Count the lines below that contain the word "objectClass", and report only that number.

Stored data entries:
------------------------

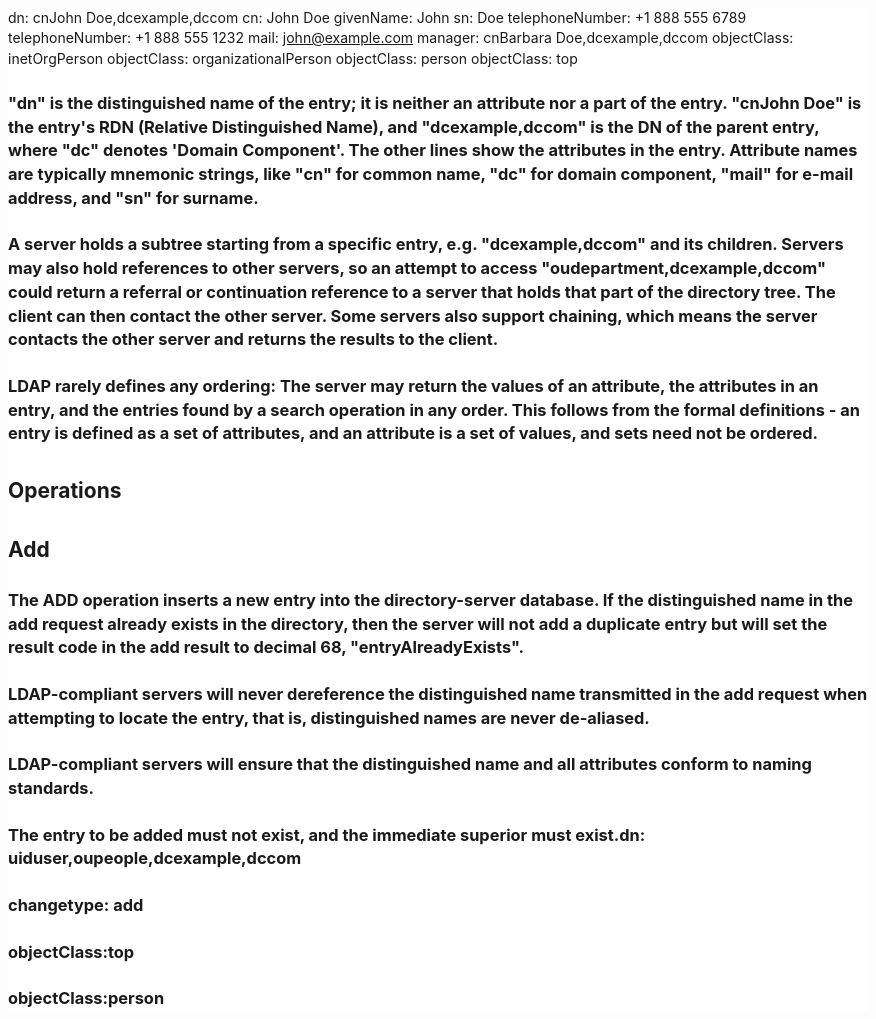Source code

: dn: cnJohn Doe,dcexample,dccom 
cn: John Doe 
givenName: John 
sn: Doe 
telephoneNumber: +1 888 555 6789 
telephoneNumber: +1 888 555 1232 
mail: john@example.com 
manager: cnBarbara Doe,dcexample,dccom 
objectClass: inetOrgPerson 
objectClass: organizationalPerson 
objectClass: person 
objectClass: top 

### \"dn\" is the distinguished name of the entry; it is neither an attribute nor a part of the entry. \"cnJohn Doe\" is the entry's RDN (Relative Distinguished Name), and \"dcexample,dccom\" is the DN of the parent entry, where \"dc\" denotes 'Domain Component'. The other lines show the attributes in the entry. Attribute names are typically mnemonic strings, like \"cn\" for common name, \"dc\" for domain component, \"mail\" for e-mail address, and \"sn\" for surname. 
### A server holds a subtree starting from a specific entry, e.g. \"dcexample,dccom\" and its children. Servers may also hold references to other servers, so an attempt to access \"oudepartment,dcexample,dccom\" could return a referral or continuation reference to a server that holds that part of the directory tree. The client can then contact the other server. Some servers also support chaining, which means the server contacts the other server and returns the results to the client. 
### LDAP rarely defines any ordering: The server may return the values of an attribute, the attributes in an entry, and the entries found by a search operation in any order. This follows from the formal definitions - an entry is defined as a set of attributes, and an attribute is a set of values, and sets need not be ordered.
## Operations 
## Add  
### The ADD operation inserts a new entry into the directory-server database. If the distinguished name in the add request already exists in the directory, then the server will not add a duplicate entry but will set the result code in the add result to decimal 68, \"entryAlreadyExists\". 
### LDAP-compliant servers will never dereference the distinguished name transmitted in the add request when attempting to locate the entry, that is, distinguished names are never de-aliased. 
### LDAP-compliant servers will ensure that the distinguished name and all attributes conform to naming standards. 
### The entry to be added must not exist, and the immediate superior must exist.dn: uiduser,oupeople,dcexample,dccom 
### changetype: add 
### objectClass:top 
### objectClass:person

------------------------

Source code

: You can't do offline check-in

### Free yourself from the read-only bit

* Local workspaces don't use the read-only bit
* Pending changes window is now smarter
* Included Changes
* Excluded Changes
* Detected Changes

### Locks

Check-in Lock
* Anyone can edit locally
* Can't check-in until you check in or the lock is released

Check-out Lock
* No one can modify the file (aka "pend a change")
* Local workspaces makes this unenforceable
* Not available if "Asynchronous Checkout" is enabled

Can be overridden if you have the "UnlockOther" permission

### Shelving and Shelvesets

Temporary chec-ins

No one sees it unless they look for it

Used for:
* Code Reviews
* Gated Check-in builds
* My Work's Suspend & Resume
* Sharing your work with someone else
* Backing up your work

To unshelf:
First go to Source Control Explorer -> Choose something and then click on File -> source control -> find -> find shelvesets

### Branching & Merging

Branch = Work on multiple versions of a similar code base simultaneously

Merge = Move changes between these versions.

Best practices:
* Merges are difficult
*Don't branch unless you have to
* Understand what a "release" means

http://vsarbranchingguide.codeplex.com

------------------------

## Answer space
6